RC-1290 - Oh how I wish I had the freedom of DX11! However, we are shipping on iPhone 4 hardware, and we are squeezing every last drop of performance we can. Like many others, dynamic batching doesn’t really help. It’s like pushing down a lump in the carpet. With dynamic batching off, you get a CPU hit from the draw calls. Turning batching on means the driver does less work, but the same amount of CPU is just shifted over to the batching system. (In our experience, dynamic batching only helps when you have a handful of objects with way less vertices than the cutoff points set by Unity.)
Having said all that, we hoped to push off some rendering work to the GPU. NVidia layed out a clever way of geometry instancing without specific hardware support: You duplicate your mesh data, but insert an extra attribute per vertex that is an instance identifier. You render that entire mesh, and in your vertex shader you can use that instance identifier as an index into an array of matrices, or, in our case, simply a position vector. The end result is a single draw call, and no CPU time spent in the dynamic batching system. However, the whole thing breaks down if you can’t declare array uniforms in a vertex shader.
I was hoping that we could use bone weights as a halfway measure, but Unity does not give access to the bone weights and indices in the shaders. (Why, I have no idea, and it is really disappointing.)

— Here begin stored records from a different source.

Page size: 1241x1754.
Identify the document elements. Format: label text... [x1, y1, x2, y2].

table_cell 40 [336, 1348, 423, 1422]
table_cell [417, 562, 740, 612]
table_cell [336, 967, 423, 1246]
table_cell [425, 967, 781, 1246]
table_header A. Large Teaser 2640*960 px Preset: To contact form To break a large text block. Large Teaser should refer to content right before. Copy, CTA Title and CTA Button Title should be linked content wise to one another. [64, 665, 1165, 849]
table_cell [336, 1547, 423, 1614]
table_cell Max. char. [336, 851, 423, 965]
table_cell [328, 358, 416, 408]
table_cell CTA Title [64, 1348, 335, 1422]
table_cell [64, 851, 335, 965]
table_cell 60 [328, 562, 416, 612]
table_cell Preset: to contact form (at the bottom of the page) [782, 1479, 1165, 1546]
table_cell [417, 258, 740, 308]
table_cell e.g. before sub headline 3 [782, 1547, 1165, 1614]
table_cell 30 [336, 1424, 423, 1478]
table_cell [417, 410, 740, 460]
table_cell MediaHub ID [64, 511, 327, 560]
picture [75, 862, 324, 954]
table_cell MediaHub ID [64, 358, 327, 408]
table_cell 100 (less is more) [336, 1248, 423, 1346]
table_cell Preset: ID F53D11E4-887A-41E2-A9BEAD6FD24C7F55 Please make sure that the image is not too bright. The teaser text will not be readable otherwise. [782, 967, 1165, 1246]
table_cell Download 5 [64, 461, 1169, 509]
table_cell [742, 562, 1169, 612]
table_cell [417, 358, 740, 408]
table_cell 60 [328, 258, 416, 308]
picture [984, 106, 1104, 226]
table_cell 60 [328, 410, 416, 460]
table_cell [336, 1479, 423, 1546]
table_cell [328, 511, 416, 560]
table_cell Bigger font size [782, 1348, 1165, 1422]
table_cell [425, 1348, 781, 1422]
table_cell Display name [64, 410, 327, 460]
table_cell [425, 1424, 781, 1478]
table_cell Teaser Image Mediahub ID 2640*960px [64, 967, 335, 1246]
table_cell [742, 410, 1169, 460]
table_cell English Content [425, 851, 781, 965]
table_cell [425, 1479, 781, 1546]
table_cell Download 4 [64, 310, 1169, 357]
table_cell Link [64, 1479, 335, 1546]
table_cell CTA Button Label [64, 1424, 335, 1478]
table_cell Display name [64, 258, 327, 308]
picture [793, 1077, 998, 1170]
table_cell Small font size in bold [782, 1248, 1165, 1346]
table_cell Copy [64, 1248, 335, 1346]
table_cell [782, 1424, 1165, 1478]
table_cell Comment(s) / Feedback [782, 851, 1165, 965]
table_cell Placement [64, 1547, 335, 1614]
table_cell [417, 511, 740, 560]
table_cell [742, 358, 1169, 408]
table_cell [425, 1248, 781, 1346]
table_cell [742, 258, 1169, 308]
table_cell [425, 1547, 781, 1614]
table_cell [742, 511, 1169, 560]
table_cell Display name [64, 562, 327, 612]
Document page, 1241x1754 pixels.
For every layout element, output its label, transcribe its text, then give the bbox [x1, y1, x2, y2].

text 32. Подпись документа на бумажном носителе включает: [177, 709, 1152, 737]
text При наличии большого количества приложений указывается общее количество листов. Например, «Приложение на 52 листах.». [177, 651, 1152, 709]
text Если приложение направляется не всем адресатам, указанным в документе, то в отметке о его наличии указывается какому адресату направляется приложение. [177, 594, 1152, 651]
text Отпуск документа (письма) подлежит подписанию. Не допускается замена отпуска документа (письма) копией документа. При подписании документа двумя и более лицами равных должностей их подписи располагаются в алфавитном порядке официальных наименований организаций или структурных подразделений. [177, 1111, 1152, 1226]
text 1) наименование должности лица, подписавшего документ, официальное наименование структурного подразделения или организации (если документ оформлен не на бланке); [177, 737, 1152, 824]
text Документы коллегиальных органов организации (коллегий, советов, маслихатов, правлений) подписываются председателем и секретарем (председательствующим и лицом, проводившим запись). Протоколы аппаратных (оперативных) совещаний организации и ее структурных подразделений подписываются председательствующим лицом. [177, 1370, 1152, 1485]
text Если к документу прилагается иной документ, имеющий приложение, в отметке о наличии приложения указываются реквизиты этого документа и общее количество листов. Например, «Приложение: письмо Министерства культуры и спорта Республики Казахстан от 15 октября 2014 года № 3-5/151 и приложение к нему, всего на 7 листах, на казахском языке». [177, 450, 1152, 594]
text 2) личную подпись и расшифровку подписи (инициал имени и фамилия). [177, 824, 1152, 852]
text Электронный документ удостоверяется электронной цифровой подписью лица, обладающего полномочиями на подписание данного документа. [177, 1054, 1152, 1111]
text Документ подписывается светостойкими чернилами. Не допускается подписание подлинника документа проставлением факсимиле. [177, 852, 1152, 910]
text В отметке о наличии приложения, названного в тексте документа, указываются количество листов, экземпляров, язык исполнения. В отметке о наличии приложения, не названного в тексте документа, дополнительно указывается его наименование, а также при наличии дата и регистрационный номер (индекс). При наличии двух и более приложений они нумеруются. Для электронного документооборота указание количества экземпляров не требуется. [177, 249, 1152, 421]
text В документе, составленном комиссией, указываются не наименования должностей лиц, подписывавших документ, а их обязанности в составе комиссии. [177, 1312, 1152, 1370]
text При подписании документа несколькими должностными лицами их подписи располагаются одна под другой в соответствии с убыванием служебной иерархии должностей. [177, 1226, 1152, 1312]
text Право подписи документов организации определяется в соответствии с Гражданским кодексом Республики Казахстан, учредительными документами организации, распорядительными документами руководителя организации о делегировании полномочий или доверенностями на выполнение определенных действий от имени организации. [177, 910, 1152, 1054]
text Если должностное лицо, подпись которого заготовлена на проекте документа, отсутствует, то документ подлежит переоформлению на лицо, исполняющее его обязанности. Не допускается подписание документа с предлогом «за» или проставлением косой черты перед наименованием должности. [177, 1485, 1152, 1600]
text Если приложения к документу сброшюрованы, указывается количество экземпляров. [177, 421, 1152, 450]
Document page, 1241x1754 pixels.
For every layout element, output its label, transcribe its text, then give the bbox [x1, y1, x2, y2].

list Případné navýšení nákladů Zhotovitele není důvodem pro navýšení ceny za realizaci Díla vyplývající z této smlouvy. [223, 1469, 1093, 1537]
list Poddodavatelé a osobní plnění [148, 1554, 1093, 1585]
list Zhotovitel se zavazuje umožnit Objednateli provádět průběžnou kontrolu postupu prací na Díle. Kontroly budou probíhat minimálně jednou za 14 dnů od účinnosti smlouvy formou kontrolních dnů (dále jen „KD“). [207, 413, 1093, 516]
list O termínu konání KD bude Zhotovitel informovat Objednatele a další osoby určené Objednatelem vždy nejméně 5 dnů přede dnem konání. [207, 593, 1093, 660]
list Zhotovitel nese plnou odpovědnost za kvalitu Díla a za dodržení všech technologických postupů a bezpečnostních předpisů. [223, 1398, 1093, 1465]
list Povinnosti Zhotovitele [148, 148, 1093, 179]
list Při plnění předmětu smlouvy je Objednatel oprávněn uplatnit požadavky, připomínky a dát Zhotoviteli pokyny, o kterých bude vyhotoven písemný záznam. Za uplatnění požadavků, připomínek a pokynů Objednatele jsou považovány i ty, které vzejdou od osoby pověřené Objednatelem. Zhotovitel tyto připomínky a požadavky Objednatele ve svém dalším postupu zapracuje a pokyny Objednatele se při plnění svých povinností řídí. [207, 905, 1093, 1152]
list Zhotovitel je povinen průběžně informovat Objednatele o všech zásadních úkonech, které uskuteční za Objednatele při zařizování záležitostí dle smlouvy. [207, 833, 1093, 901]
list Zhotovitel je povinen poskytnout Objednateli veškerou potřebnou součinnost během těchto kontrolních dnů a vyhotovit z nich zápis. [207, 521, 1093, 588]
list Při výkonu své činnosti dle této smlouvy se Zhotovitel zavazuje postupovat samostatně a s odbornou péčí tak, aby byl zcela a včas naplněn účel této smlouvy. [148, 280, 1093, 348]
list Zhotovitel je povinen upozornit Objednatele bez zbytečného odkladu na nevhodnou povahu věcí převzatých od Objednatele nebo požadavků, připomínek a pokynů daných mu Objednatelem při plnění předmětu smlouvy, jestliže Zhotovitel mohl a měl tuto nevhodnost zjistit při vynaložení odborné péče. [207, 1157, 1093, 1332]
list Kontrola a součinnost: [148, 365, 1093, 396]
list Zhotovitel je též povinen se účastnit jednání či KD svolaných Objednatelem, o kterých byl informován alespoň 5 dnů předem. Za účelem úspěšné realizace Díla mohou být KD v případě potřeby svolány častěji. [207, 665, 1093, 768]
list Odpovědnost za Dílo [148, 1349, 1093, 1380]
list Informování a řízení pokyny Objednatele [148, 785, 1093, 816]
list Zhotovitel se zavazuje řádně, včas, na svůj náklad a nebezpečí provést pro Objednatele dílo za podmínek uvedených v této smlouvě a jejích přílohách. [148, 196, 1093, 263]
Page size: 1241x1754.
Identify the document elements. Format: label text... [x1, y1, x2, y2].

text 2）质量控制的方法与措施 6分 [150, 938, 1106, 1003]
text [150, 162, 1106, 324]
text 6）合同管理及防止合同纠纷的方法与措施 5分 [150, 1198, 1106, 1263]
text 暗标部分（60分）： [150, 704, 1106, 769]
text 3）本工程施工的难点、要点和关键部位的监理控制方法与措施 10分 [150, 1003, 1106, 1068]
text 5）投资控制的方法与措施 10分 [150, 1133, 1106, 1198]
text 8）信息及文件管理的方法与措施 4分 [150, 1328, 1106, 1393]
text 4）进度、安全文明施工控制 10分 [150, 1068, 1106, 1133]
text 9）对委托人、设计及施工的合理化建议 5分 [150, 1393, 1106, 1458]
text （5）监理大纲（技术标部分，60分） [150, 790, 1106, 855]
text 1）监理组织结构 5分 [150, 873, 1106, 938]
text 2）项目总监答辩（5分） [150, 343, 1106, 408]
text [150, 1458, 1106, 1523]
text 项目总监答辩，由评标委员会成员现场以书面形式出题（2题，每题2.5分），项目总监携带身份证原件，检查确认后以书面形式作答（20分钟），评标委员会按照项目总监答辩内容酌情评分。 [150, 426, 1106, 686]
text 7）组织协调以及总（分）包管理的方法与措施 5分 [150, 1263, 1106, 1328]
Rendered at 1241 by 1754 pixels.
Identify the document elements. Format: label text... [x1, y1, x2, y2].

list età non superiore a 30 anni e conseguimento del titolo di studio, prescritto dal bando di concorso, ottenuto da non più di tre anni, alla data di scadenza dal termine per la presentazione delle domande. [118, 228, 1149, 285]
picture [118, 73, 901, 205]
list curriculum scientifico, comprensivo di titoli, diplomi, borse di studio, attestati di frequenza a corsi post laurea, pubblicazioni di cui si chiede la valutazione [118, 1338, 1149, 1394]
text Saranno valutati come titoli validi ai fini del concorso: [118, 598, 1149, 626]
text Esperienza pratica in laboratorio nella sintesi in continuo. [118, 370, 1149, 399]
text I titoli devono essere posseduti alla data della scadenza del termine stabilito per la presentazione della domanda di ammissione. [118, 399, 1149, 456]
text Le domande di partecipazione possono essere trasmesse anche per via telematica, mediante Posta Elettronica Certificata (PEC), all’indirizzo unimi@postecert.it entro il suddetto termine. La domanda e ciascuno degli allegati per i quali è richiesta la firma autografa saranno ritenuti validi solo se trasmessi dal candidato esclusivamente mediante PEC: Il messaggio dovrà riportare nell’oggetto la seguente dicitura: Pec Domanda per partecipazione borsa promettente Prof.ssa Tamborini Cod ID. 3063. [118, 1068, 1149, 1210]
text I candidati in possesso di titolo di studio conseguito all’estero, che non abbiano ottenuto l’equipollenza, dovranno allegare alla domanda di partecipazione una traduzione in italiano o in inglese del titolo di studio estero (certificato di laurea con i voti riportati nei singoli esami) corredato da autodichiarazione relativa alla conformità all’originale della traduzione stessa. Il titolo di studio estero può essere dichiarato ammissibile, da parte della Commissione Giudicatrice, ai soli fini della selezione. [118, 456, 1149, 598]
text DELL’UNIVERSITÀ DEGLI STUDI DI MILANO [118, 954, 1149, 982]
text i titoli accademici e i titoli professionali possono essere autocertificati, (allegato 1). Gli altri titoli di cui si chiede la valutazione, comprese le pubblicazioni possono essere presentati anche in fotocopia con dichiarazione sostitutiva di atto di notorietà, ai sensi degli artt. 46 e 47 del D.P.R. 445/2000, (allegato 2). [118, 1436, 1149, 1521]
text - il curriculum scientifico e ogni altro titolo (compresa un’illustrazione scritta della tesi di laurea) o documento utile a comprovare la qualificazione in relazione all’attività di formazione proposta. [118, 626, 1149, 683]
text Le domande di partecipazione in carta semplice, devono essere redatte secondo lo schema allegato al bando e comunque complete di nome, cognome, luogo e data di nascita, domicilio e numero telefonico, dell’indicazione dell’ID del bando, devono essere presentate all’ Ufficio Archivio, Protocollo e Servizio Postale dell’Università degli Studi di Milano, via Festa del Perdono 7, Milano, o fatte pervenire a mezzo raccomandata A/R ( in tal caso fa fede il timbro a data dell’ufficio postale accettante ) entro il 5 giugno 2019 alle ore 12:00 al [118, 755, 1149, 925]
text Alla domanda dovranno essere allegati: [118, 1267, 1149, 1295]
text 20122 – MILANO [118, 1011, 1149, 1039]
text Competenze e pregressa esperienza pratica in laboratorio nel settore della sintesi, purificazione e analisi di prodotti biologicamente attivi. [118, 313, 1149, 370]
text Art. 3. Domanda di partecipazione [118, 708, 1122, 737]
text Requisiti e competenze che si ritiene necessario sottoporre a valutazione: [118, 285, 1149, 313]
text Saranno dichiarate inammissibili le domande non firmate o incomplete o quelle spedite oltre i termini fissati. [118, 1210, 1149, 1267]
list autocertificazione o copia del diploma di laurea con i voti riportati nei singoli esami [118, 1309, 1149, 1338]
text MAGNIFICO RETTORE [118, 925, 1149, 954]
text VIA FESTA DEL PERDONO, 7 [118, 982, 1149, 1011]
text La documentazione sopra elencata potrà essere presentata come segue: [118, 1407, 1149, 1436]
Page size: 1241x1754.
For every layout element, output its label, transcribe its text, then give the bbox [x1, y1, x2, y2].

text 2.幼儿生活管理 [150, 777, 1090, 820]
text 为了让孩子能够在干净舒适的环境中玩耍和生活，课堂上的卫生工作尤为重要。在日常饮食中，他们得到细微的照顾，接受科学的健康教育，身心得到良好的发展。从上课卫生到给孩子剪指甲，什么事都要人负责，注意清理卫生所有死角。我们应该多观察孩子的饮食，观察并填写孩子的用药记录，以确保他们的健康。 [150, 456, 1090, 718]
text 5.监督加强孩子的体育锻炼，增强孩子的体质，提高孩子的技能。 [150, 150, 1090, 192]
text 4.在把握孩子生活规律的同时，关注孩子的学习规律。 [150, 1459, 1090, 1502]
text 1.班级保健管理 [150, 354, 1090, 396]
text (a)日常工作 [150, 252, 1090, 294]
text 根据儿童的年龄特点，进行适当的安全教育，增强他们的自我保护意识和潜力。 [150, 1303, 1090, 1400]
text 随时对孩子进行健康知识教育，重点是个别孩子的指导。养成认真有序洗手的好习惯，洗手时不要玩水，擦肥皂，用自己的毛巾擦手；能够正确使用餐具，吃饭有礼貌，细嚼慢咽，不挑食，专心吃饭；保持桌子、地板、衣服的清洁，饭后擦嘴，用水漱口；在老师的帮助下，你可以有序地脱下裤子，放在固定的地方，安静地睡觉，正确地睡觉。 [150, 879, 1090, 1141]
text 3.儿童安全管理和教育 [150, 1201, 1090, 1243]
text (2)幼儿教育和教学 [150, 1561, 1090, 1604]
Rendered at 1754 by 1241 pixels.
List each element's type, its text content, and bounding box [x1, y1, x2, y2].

I did look into doing vertex texture fetching, and wrote up a solution. In general, I don’t like locking GPU resources per frame and a 10,000 texture lookups in the vertex stage gives me pause, especially when arrays are a rather fundamental and officially supported data type in most other shader frameworks. They’re there for a purpose.
Since writing my original post, I discovered a means of actually setting a real array in the vertex shader. Because of this, the instancing technique works, and we went from 44 FPS to 52 FPS 10 minutes after I discovered this maneuver.
It doesn’t require a plugin or anything special. I don’t think this is a documented way of handling arrays, and I reverse engineered how to get it done. Before posting the solution publicly and promoting a potentially unintended means of accomplishing shader arrays, I’d like to hear a Unity person weigh in. Otherwise, I’ll post the solution later today. (Someone else probably discovered this too, or it’s published elsewhere deep in the internet that I failed to find from hours of googling.)
BTW: Here is a link to the aforementioned instancing technique: http://http.developer.nvidia.com/GPUGems2/gpugems2_chapter03.html It’s under “Vertex Constants Instancing”